I'm feeding her Natural Balance chicken and sweet potato. I'm trying to stay away from too many grains. She gets NO "people" food. She's a shelter dog, about 2 years old (?), but we've had her about a month. I have no clue of her history; I think she was a stray.

My Westie peed a bunch of times a day, but pooped only 2-3, best I can remember. Her last few years, she was really geriatric (along with having Addison's). I just figured every one's an individual, like people.


----------



## Bunny (Jun 14, 2012)

Also, any hints for bad breath?


----------



## tortoise (Feb 5, 2012)

Bunny said:


> Is there any danger in eating odd things? My dog seems to be obsessed with eating worms. When I take her out in the yard during the day to pee or poop, she gets so distracted sniffing around and eating worms that I have to remind her a bunch to do her business!
> 
> Also, she seems to poop a lot more than she pees. I'd think the frequencies would be reversed. She has unlimited access to water.


If she was eating rocks or glass, I would have a long post about un-training this behavior. Worms are fine.

If it becomes irritating or causes housetraining problems because she's too preoccupied to pee outside, you can pursue some training.

Whatever you do, take a video of it and save it for after she passes. It's the little odd things unique to each dogs that we treasure the most when they're gone.


----------



## tortoise (Feb 5, 2012)

Bunny said:


> Also, any hints for bad breath?


Dental exam!


----------



## Bunny (Jun 14, 2012)

thanks tortoise. She's being boarded next week when I'm on vacation, so I'll mention it to the vet. If she was a stray, she was probably eating a lot of trash which didn't clean her teeth. I give her dentasticks occasionally; not sure it's helping.

I never thought about filming her eating worms! I do find it funny, and probably not harmful, but y'all are such a great source of knowledge I wanted to be sure.

LISTED RECORDS:
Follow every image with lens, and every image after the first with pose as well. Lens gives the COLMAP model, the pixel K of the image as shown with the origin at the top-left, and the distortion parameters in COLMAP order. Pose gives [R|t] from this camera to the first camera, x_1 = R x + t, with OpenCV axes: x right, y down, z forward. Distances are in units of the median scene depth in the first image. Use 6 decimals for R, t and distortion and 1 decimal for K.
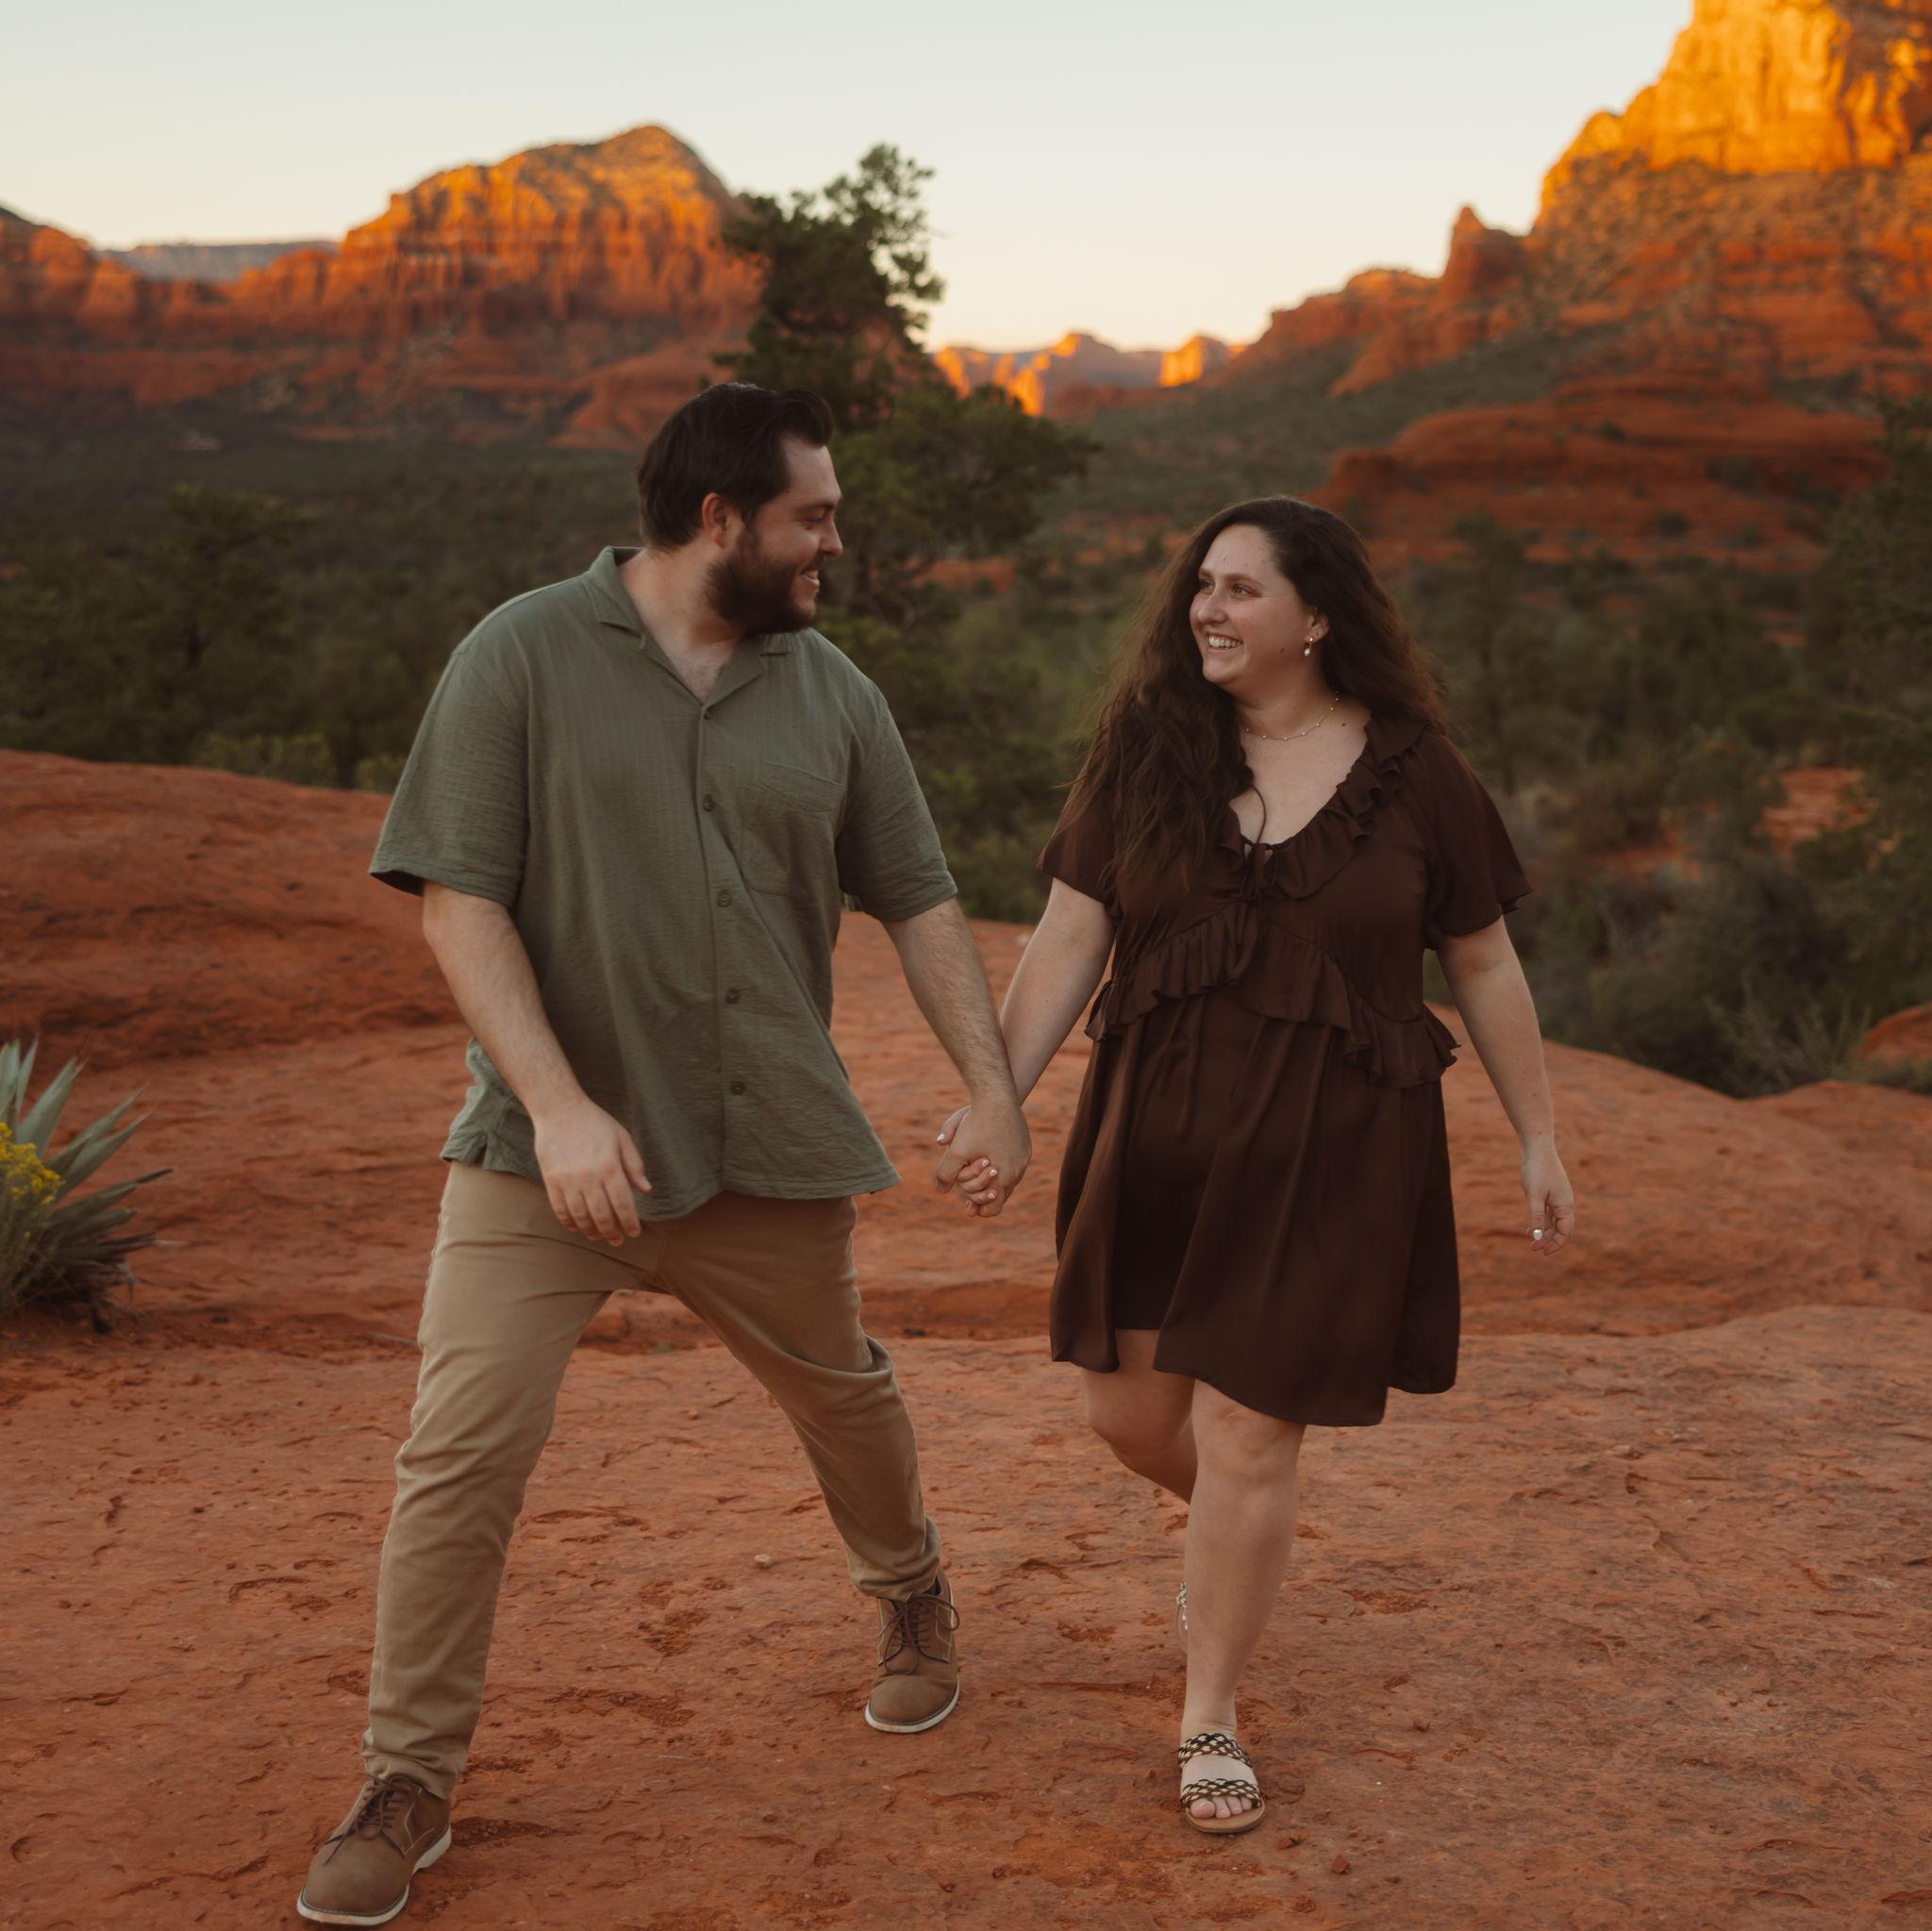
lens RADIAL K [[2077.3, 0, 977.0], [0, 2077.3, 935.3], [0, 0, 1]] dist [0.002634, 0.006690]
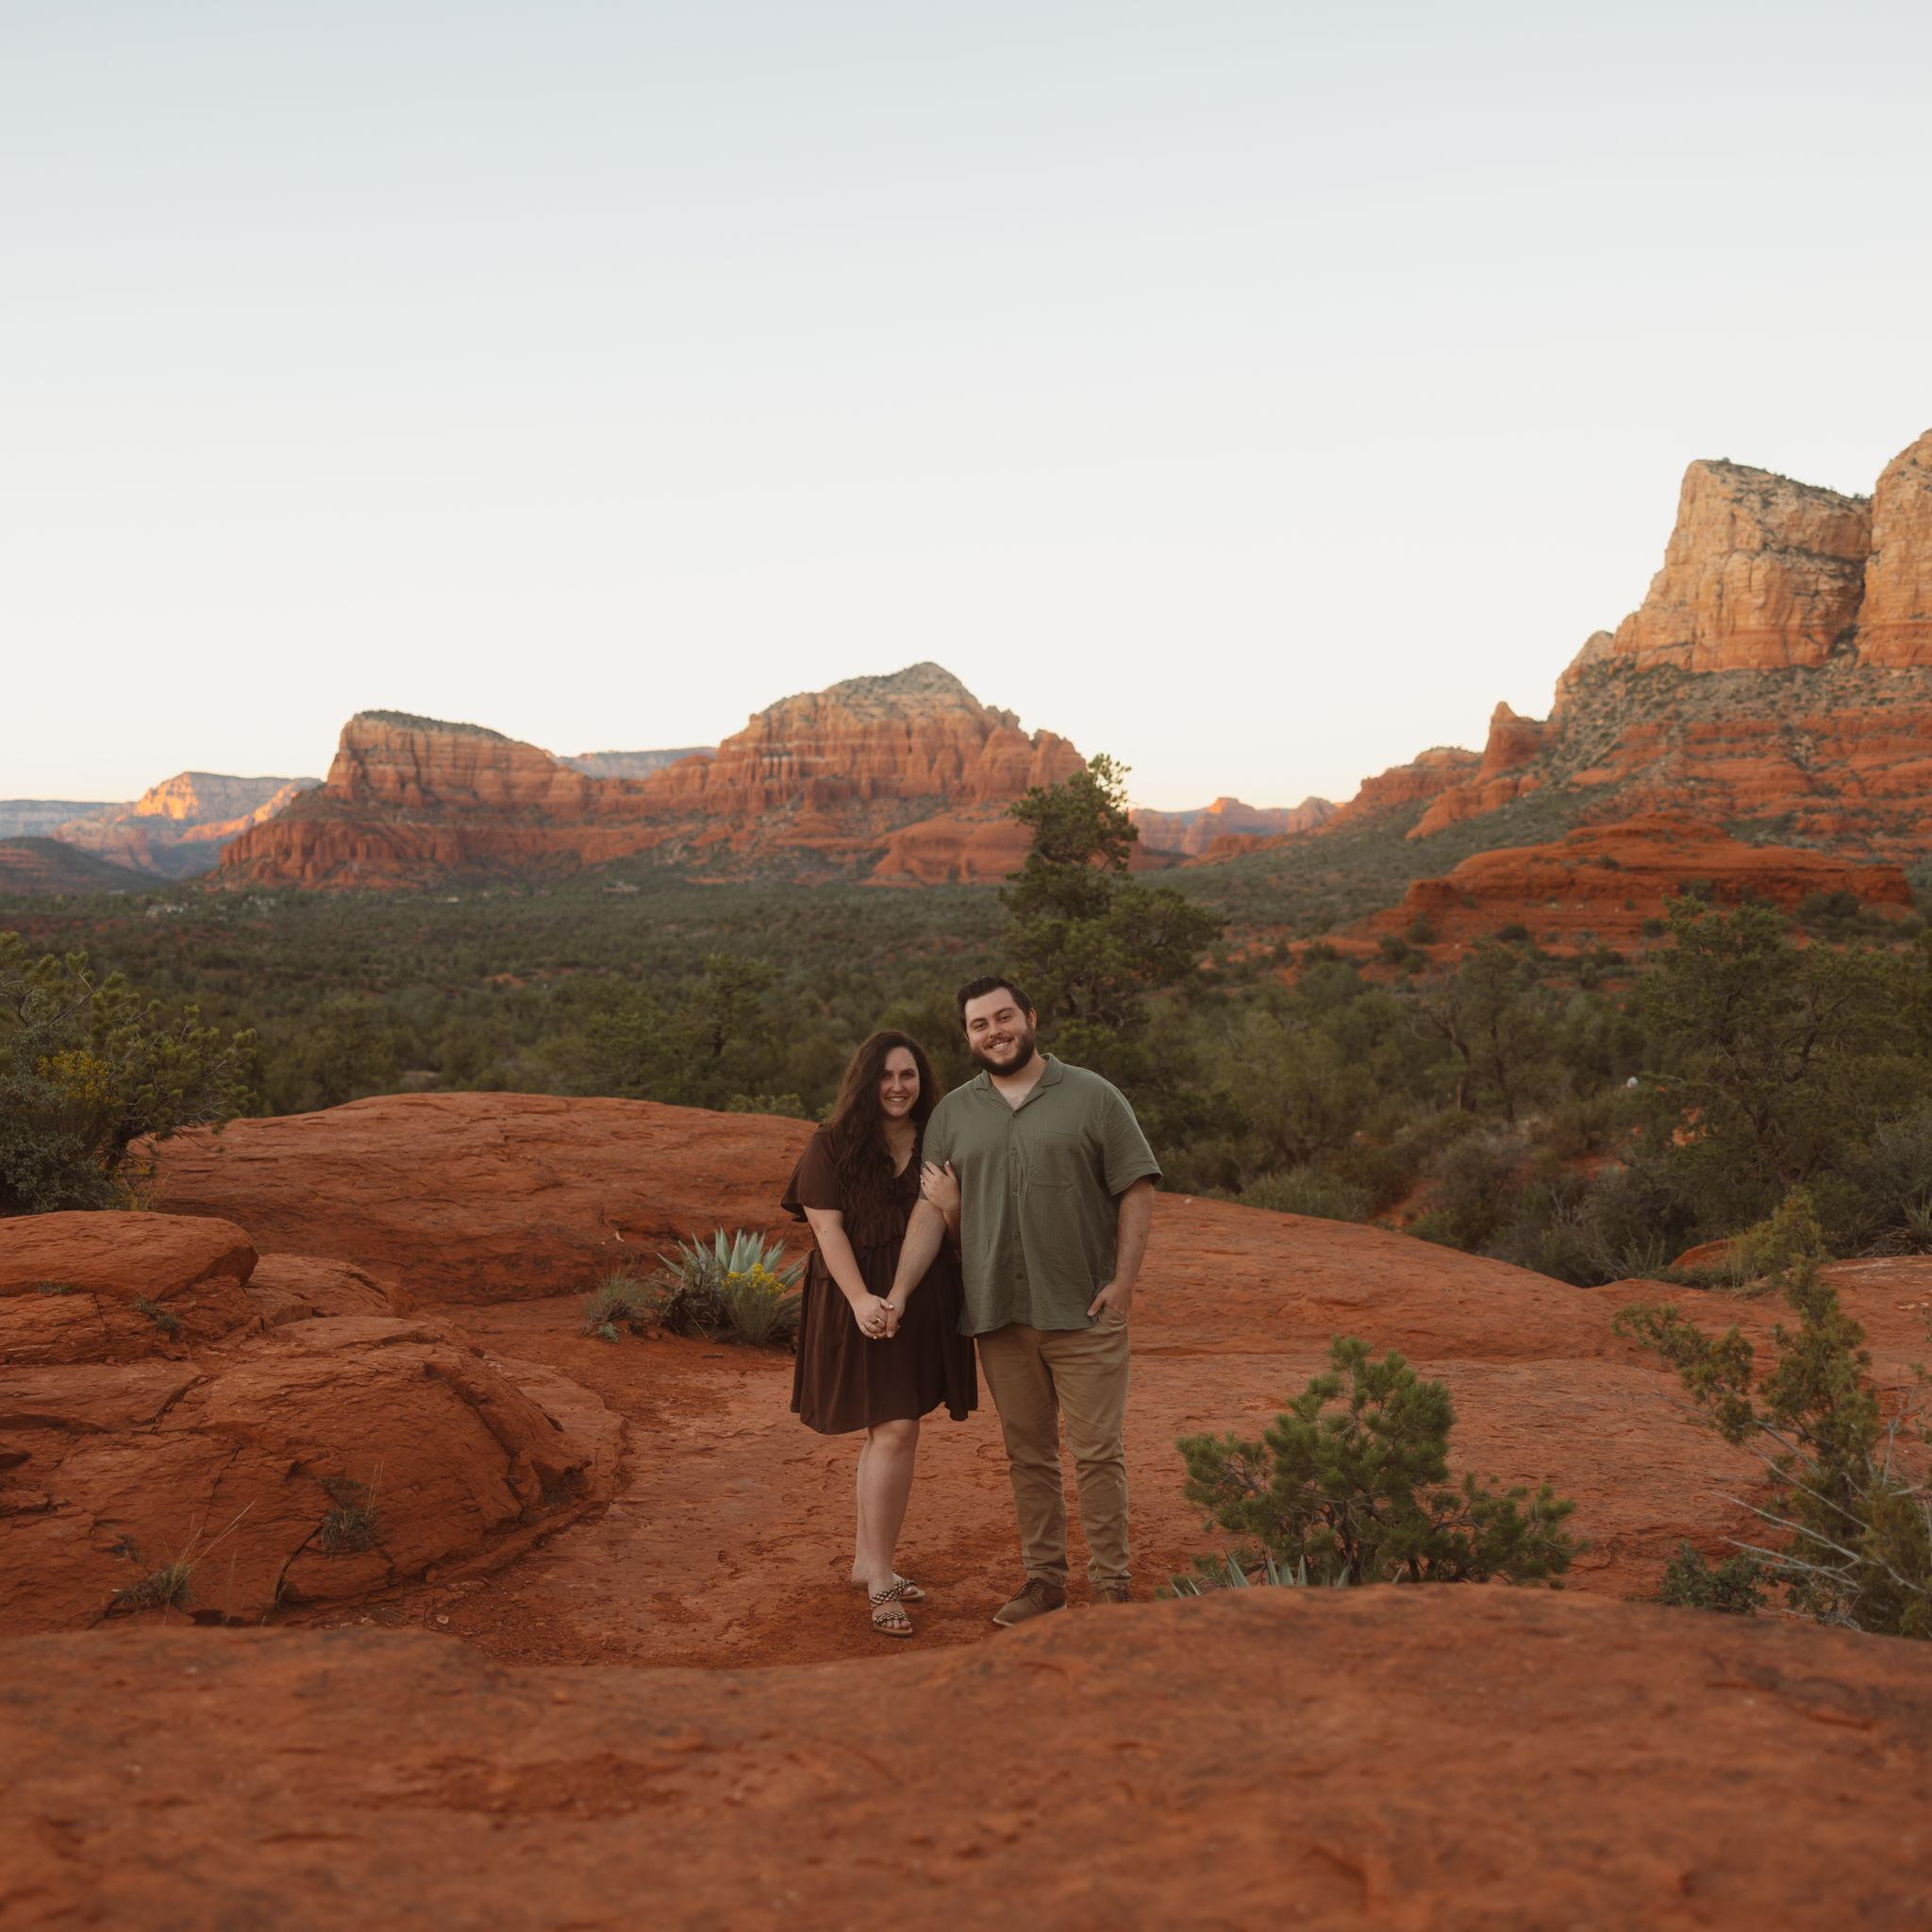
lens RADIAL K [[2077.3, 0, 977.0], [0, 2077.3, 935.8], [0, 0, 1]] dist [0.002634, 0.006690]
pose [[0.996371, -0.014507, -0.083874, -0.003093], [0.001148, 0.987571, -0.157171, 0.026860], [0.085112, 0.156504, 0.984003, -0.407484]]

...

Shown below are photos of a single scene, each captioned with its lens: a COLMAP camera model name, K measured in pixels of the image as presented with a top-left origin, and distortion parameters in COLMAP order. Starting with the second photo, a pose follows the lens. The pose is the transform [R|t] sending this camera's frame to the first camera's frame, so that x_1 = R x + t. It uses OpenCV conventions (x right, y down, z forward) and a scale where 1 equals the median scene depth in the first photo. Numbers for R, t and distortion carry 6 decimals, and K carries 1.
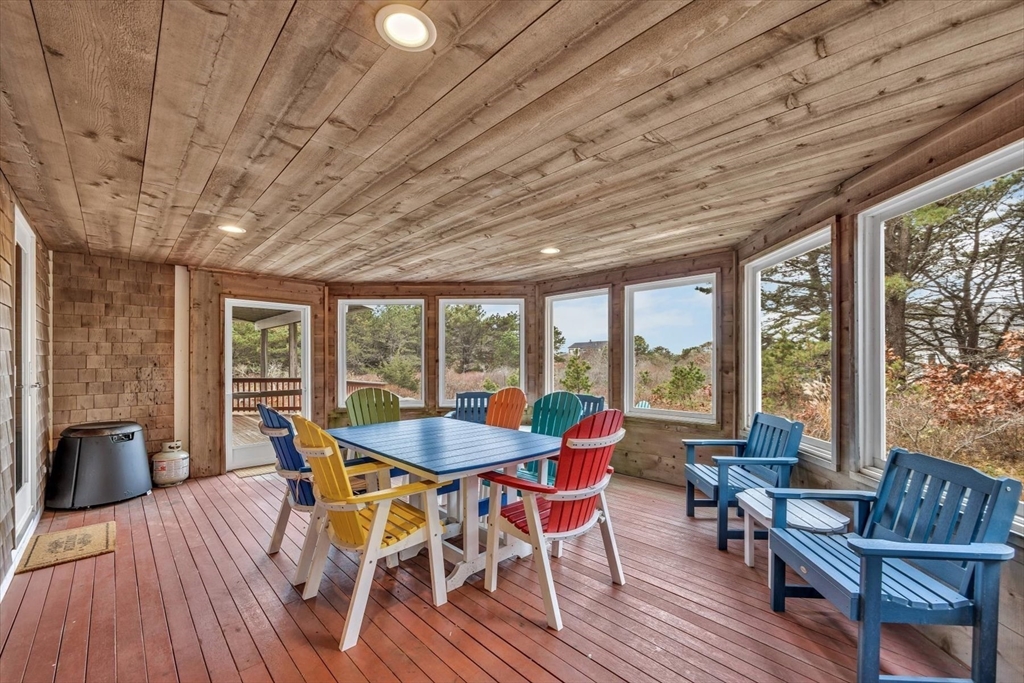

YOUR ASSIGNMENT:
Reproduce the portion of the dog-care forum thread between "I never thought" and "to be sure.", inclusive.

YOUR SOLUTION:
I never thought about filming her eating worms! I do find it funny, and probably not harmful, but y'all are such a great source of knowledge I wanted to be sure.